Dataset entries >>

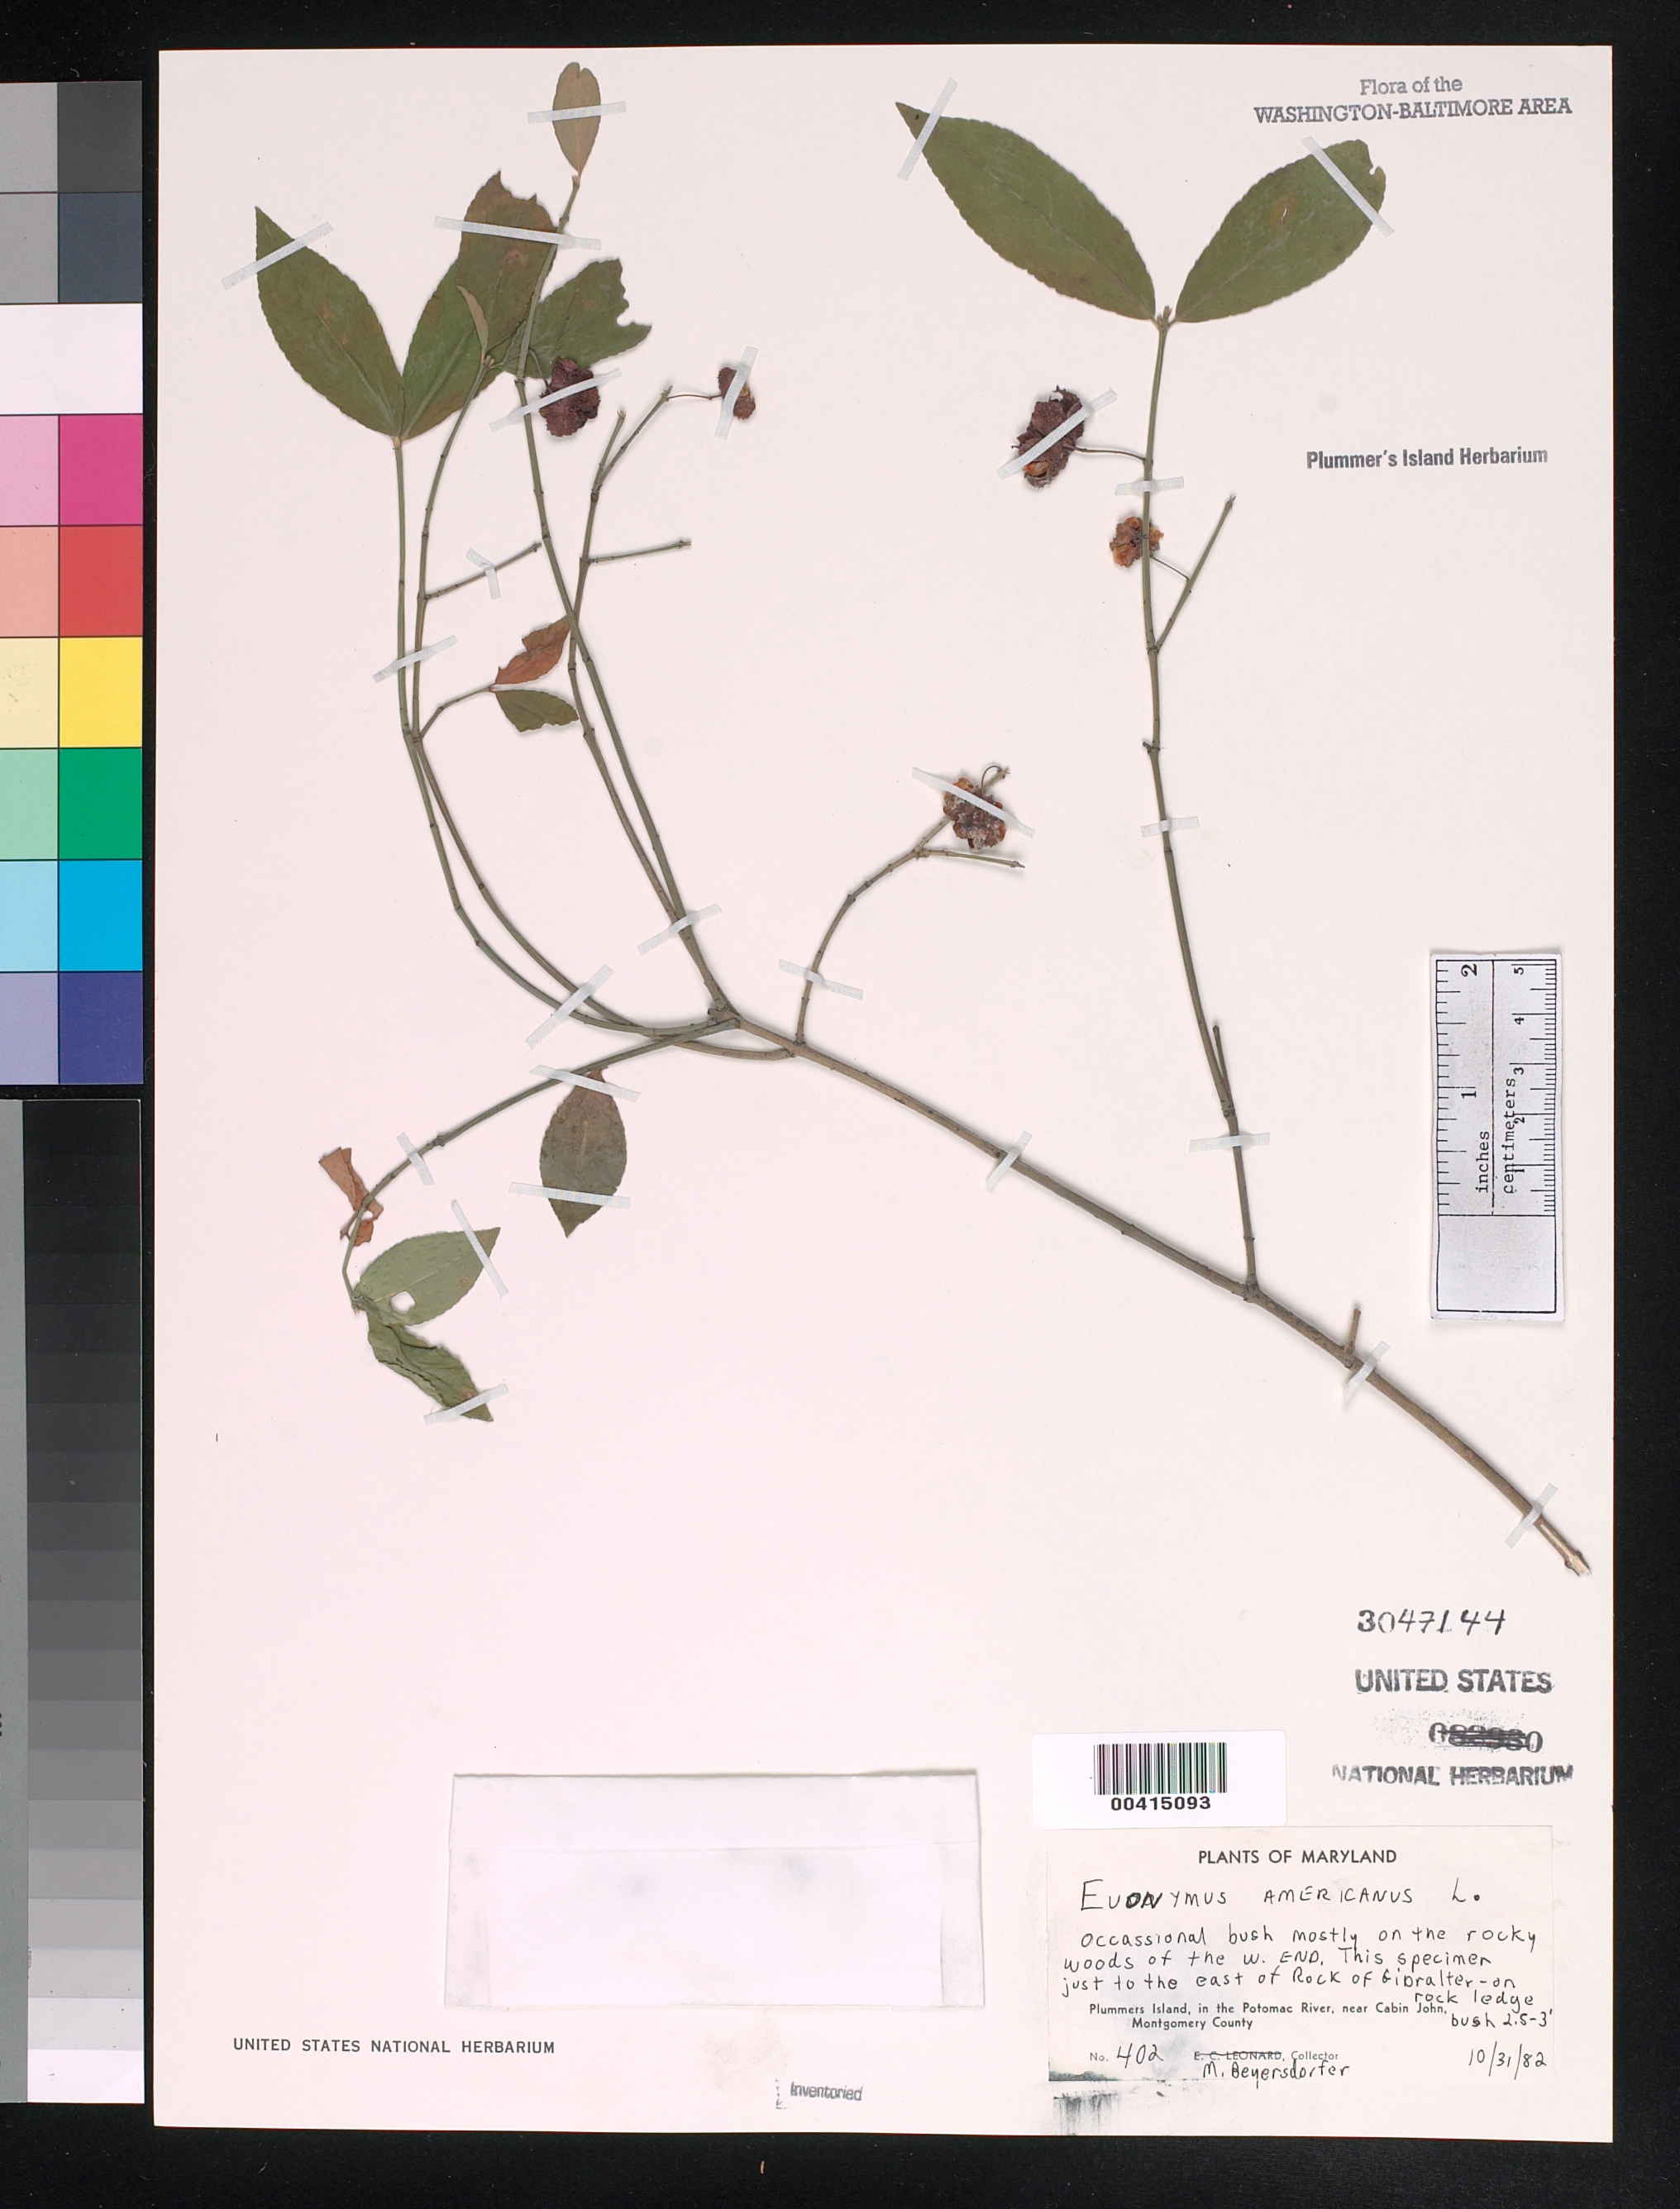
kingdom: Plantae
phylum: Tracheophyta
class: Magnoliopsida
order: Celastrales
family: Celastraceae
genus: Euonymus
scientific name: Euonymus americanus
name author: L.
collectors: M. Beyersdorfer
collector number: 402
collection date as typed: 31 Oct 1982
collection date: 1982-10-31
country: United States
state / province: Maryland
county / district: Montgomery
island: Plummers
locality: Plummer's Island; just to the east of Rock of Gibraltar C. & O. Canal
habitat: On rock ledge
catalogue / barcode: US 3047144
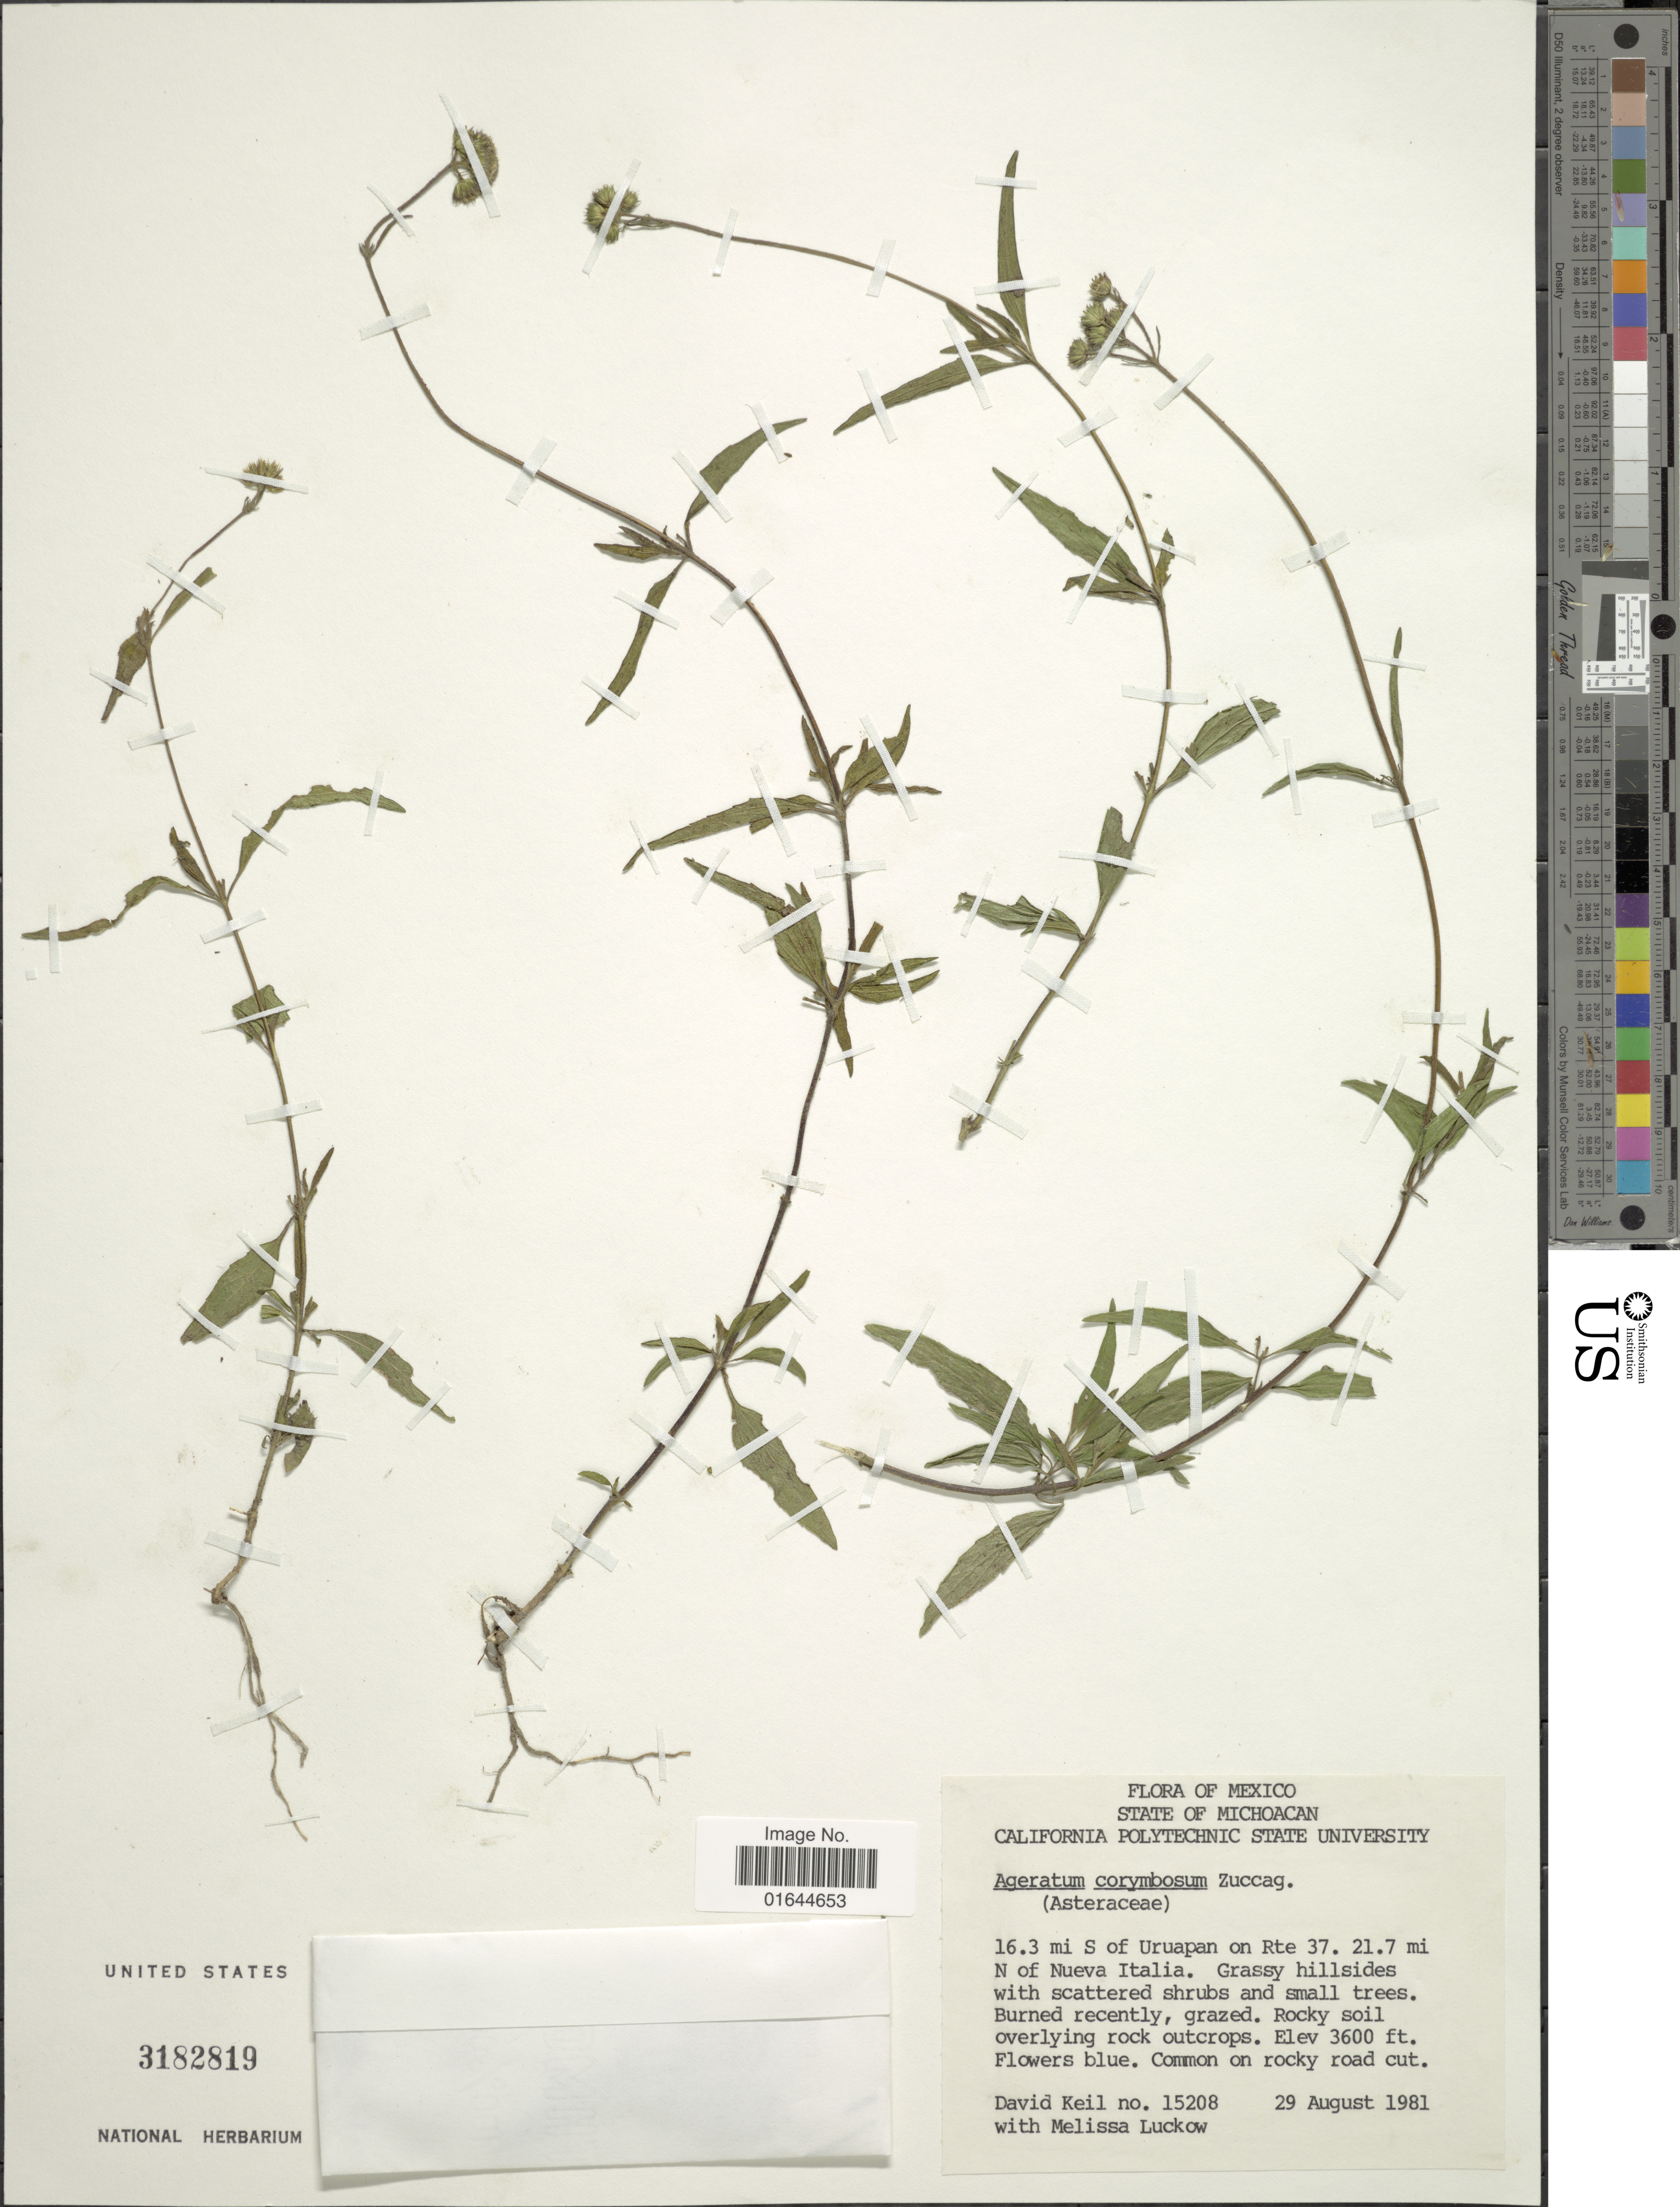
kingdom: Plantae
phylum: Tracheophyta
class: Magnoliopsida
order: Asterales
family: Asteraceae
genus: Ageratum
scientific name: Ageratum corymbosum f. corymbosum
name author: Zuccagni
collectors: D. J. Keil & M. A. Luckow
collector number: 15208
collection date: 1981-08-28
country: Mexico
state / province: Michoacán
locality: Mexico, State of Michoacan, 16.3 mi S of Uruapan on Rte 37.21.7 mi N of Nueva Italia.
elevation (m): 1097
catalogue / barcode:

Aim >>
Copy all of the data above line for line, with no changes, and leave out the pictures.

Problem solution >>
kingdom: Plantae
phylum: Tracheophyta
class: Magnoliopsida
order: Celastrales
family: Celastraceae
genus: Euonymus
scientific name: Euonymus americanus
name author: L.
collectors: M. Beyersdorfer
collector number: 402
collection date as typed: 31 Oct 1982
collection date: 1982-10-31
country: United States
state / province: Maryland
county / district: Montgomery
island: Plummers
locality: Plummer's Island; just to the east of Rock of Gibraltar C. & O. Canal
habitat: On rock ledge
catalogue / barcode: US 3047144
kingdom: Plantae
phylum: Tracheophyta
class: Magnoliopsida
order: Asterales
family: Asteraceae
genus: Ageratum
scientific name: Ageratum corymbosum f. corymbosum
name author: Zuccagni
collectors: D. J. Keil & M. A. Luckow
collector number: 15208
collection date: 1981-08-28
country: Mexico
state / province: Michoacán
locality: Mexico, State of Michoacan, 16.3 mi S of Uruapan on Rte 37.21.7 mi N of Nueva Italia.
elevation (m): 1097
catalogue / barcode:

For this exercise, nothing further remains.